Their letter asked SpaceX management to publicly clarify that Musk’s statements — particularly on Twitter — did not reflect the views or values of the company or its employees and asserted that the so-called “No Asshole” policy of SpaceX was applied unevenly.
SpaceX COO Gwynne Shotwell described the “No Asshole” policy in a commencement speech last year, saying, “These kind of people – jerks – interrupt other people; they cut off or co-opt the conversation; and they create a hostile environment where no one wants to contribute. … Adopt your colleagues’ ideas, especially when they differ greatly from your own.
In the weeks leading up to the letter, Musk posted tweets that mocked recently emerged reports that he exposed himself to a flight attendant on a private jet (he also called the allegations “fake”); suggested creating a university with the acronym “TITS”; made sex jokes at the expense of the Amazon billionaire Jeff Bezos and one american senator; seemed to pillory the use of pronouns and gay pride flags during Pride Month; posted a same who rejected the idea that “mansplaining” exists and another one which compared the Canadian Prime Minister to Hitler. It was also around the time Musk was involved in the will phase of his decision to buy Twitter.
The letter was circulated among employees before being sent to management, and SpaceX chief operating officer Gwynne Shotwell responded in an email to staff, alleging an investigation found the letter and the requests for signatures had “upset many”.
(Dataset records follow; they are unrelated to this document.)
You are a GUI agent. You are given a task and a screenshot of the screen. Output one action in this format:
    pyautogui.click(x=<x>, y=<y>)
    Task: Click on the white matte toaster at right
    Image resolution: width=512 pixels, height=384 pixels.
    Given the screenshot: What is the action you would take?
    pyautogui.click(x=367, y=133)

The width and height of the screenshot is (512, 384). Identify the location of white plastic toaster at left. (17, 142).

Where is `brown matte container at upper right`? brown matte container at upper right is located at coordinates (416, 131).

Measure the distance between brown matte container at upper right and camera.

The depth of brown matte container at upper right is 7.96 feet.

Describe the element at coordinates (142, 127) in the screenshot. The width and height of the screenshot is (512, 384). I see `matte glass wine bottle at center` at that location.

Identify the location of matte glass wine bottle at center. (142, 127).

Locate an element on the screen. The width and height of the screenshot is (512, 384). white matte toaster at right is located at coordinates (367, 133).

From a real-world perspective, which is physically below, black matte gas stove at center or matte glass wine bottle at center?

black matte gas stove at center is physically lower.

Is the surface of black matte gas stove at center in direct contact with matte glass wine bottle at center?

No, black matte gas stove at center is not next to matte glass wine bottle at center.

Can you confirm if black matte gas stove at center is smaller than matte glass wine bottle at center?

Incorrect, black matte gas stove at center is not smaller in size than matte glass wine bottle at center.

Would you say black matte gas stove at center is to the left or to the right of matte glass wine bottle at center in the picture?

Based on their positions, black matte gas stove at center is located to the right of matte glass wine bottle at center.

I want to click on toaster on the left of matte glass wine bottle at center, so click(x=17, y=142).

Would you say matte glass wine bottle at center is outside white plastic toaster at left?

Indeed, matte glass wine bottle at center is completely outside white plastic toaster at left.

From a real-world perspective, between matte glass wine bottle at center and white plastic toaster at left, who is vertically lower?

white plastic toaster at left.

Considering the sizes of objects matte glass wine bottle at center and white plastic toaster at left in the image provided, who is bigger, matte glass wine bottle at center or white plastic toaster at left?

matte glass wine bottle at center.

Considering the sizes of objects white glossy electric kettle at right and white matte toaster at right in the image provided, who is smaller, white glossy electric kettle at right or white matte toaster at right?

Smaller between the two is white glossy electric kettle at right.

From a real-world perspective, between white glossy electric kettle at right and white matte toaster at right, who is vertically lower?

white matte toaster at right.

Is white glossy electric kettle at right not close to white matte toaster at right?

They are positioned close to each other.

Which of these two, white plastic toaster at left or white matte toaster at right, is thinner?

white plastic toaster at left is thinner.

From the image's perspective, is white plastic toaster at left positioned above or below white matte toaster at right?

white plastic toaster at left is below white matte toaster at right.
“That is, the letter, the solicitations and the general process made employees feel uncomfortable, intimidated and intimidated and/or angry because the letter caused them to sign something that did not reflect not their point of view,” reads the email from Shotwell, sent on June 16.
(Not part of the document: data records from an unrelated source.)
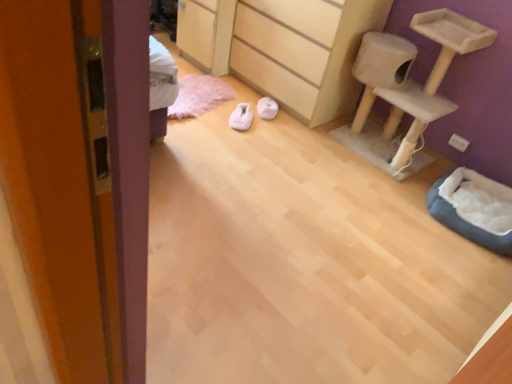
Question: In the image, is dark gray plush cat bed at lower right positioned in front of or behind light wood/texture chest of drawers at center?

Choices:
 (A) behind
 (B) front

Answer: (B)

Question: In terms of size, does dark gray plush cat bed at lower right appear bigger or smaller than light wood/texture chest of drawers at center?

Choices:
 (A) big
 (B) small

Answer: (B)

Question: Which object is the closest to the dark gray plush cat bed at lower right?

Choices:
 (A) white fabric slipper at center, which is the second footwear from left to right
 (B) beige carpeted cat tree at upper right
 (C) white fabric slipper at center, the second footwear positioned from the right
 (D) light wood/texture chest of drawers at center

Answer: (B)

Question: Which of these objects is positioned farthest from the dark gray plush cat bed at lower right?

Choices:
 (A) white fabric slipper at center, which is the second footwear from left to right
 (B) beige carpeted cat tree at upper right
 (C) white fabric slipper at center, arranged as the first footwear when viewed from the left
 (D) light wood/texture chest of drawers at center

Answer: (C)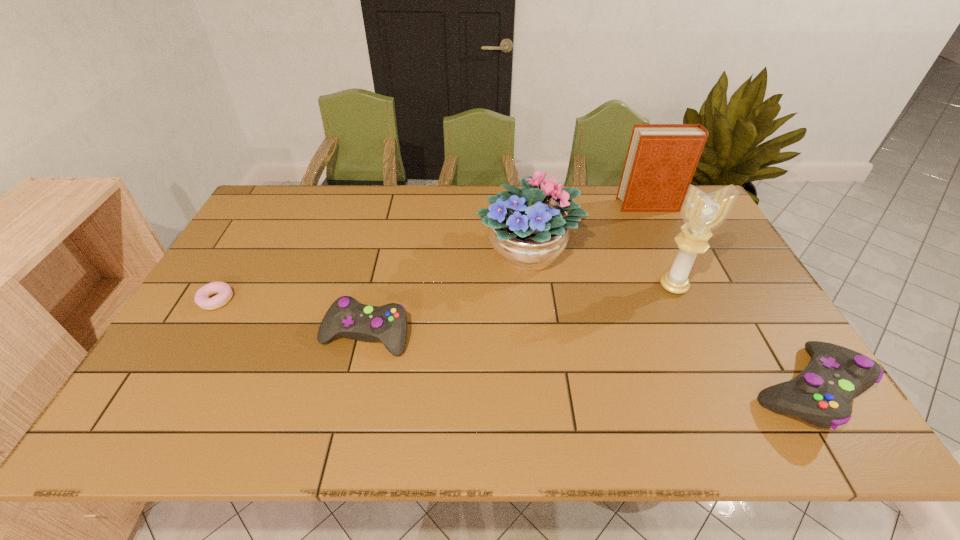
The image size is (960, 540). What are the coordinates of `object that is at the left edge` in the screenshot? It's located at (223, 290).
On the same day the letter was sent, Holland-Thielen and four other people were fired, according to the NLRB complaint.
“After that first wave of retaliatory wrongful dismissals, over the next two months SpaceX continued its campaign of retaliation and intimidation by interviewing dozens of employees in private meetings and falsely telling them the conversations were confidential between lawyer and client and could not be disclosed to anyone. reads the complaint, calling the meetings “unlawful coercive interrogations.”
Laurie Burgess, another attorney representing former employees, called the events “shocking” in a statement.
“It’s shocking that SpaceX seems to believe its mission to get humans to Mars justifies turning a blind eye to the basic civil rights of workers,” Burgess said. “I’m proud to represent the brave employees who have stepped up to challenge the conduct of SpaceX by collectively advocating for basic workplace protections.”
When a claim to the NLRB is filed, the board initiates its own claims investigations, which include “examining witnesses and requesting documents,” Anne Shaver, a San Francisco-based labor attorney, told CNN. the eight former SpaceX workers. The process typically takes seven to 14 weeks, according to its website. If the charges are found to have merit, the NLRB will then file its own complaint, appoint an attorney, Shaver added, and the case will be heard before an administrative law judge unless there is a settlement.
This isn’t the first time Musk has sparked allegations of violations of labor laws, which are designed to protect workers from harassment, discrimination and unsafe working conditions. The NLRB has already taken action against Tesla, Musk’s electric car company, for trying to ban workers from wearing clothes with union badges. The Labor Relations Board also ordered Musk to delete an old blatantly anti-union tweet, and a judge ruled last year that Musk unlawfully fired employees who tried to unionize.
Tesla, which does not have a communications team, did not respond to questions from reporters about these developments.